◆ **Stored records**
━━━━━━━━━━━━━━━━━━━━━━━━━━━━━━
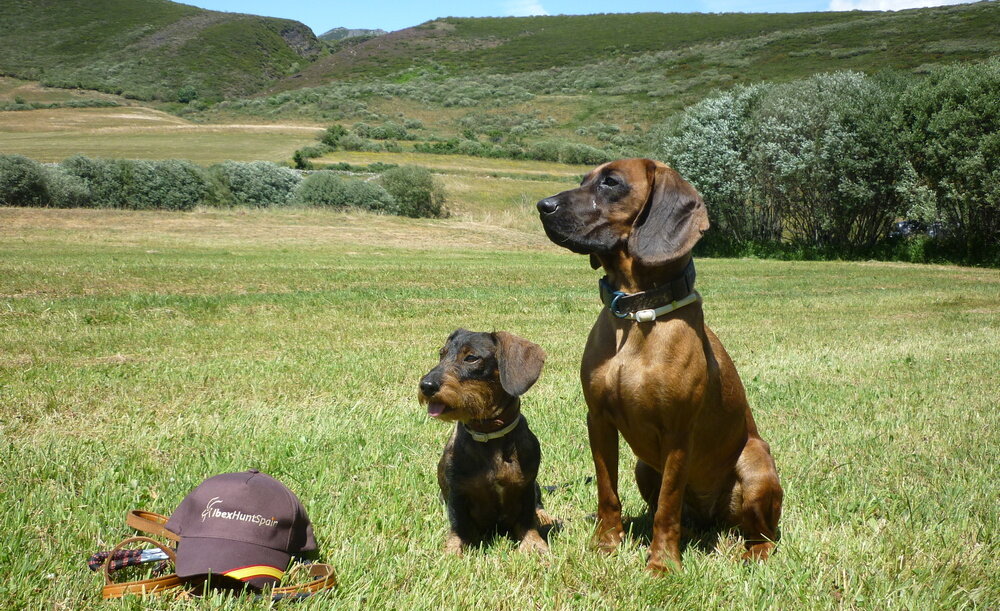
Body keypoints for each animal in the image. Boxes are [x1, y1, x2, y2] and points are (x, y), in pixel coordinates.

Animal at [418, 330, 552, 560]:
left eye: (471, 358)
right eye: (441, 354)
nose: (426, 386)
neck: (489, 436)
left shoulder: (526, 487)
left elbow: (527, 519)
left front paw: (534, 544)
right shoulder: (457, 493)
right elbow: (460, 526)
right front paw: (454, 550)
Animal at [540, 158, 780, 572]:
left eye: (611, 182)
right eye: (584, 179)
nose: (543, 206)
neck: (635, 316)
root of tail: (713, 517)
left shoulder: (678, 434)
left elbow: (668, 506)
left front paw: (663, 564)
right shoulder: (598, 421)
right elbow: (607, 492)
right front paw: (606, 545)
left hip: (755, 464)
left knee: (764, 534)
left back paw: (752, 552)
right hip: (644, 467)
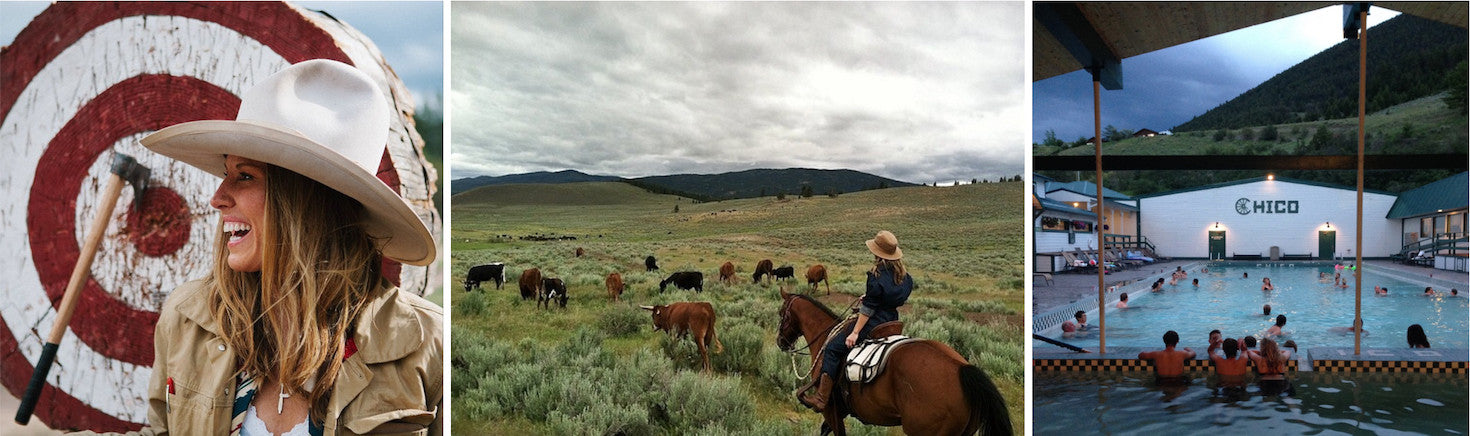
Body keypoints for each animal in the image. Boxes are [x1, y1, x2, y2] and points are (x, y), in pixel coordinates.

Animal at [782, 289, 1011, 434]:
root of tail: (962, 369)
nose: (780, 342)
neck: (825, 336)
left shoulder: (830, 409)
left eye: (780, 313)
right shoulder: (840, 411)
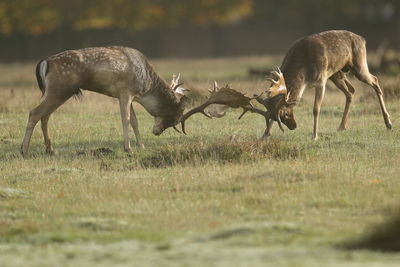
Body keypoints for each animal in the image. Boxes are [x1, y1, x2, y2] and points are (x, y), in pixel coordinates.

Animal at [20, 45, 191, 155]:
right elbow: (126, 119)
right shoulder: (125, 91)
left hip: (57, 92)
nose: (157, 132)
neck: (145, 86)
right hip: (59, 88)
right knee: (35, 113)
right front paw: (128, 148)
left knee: (45, 116)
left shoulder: (127, 95)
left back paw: (50, 149)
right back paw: (24, 150)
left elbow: (134, 121)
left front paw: (141, 146)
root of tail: (45, 62)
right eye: (175, 115)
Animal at [258, 30, 392, 140]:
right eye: (276, 117)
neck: (304, 76)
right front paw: (265, 135)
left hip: (359, 65)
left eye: (285, 113)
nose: (293, 126)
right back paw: (341, 126)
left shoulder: (321, 80)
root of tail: (363, 39)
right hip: (336, 74)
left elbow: (316, 109)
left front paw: (314, 136)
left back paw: (389, 123)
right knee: (351, 91)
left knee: (375, 80)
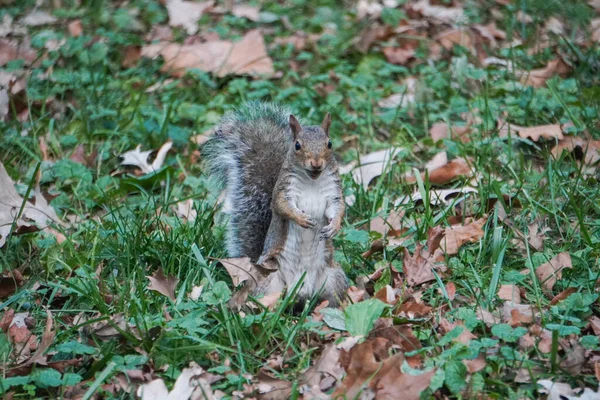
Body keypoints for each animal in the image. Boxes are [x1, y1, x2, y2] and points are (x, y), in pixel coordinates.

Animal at [205, 102, 350, 306]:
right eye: (297, 145)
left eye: (329, 144)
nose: (316, 163)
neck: (312, 180)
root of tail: (301, 292)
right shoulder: (283, 192)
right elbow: (283, 207)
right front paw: (302, 219)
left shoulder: (334, 194)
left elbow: (337, 209)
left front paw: (334, 226)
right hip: (270, 281)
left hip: (333, 277)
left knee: (333, 298)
━━━━━━━━━━━━━━━━━━━━━━━━━━━━━━
Output the data exactly, pictures omitted.

Body keypoints for each animal in the image. Boxes are [x1, y1, x2, y2] and points are (x, y), in pixel coordinates.

Animal at [418, 330, 552, 560]:
left eye: (471, 358)
right eye: (441, 354)
nose: (426, 386)
neck: (489, 436)
left shoulder: (526, 487)
left elbow: (527, 519)
left front paw: (534, 544)
right shoulder: (457, 493)
right elbow: (460, 526)
right front paw: (454, 550)
Animal at [540, 158, 780, 572]:
left eye: (611, 182)
right eye: (584, 179)
nose: (543, 206)
neck: (635, 316)
root of tail: (713, 517)
left shoulder: (678, 434)
left elbow: (668, 506)
left front paw: (663, 564)
right shoulder: (598, 421)
right elbow: (607, 492)
right front paw: (606, 545)
left hip: (755, 464)
left knee: (764, 534)
left back paw: (752, 552)
right hip: (644, 467)
Body keypoints for each animal in the image. Boxes are [x1, y1, x2, y2] and points are (x, y), in pixel coordinates.

Animal at [782, 289, 1011, 434]:
root of tail: (962, 369)
nose: (780, 342)
neck: (825, 336)
left shoulder: (830, 409)
left eye: (780, 313)
right shoulder: (840, 411)
Body keypoints for each animal in the image. Boxes are [x1, y1, x2, y2] and points are (x, y), in pixel coordinates.

Animal at [20, 45, 191, 155]:
right elbow: (126, 119)
right shoulder: (125, 91)
left hip: (57, 92)
nose: (157, 132)
neck: (145, 86)
right hip: (59, 88)
right knee: (35, 113)
right front paw: (128, 148)
left knee: (45, 116)
left shoulder: (127, 95)
left back paw: (50, 149)
right back paw: (24, 150)
left elbow: (134, 121)
left front paw: (141, 146)
root of tail: (45, 62)
right eye: (175, 115)
Animal at [258, 30, 392, 140]:
right eye: (276, 117)
neck: (304, 76)
right front paw: (265, 135)
left hip: (359, 65)
left eye: (285, 113)
nose: (293, 126)
right back paw: (341, 126)
left shoulder: (321, 80)
root of tail: (363, 39)
right hip: (336, 74)
left elbow: (316, 109)
left front paw: (314, 136)
left back paw: (389, 123)
right knee: (351, 91)
left knee: (375, 80)
Body keypoints for each animal in the image. Boxes are [x1, y1, x2, y2] and points are (x, y), in pixel coordinates.

Animal at [205, 102, 350, 306]:
right eye: (297, 145)
left eye: (329, 144)
nose: (316, 163)
neck: (312, 180)
root of tail: (301, 292)
right shoulder: (283, 192)
right elbow: (283, 207)
right front paw: (302, 219)
left shoulder: (334, 194)
left elbow: (337, 209)
left front paw: (334, 226)
right hip: (270, 281)
left hip: (333, 277)
left knee: (333, 298)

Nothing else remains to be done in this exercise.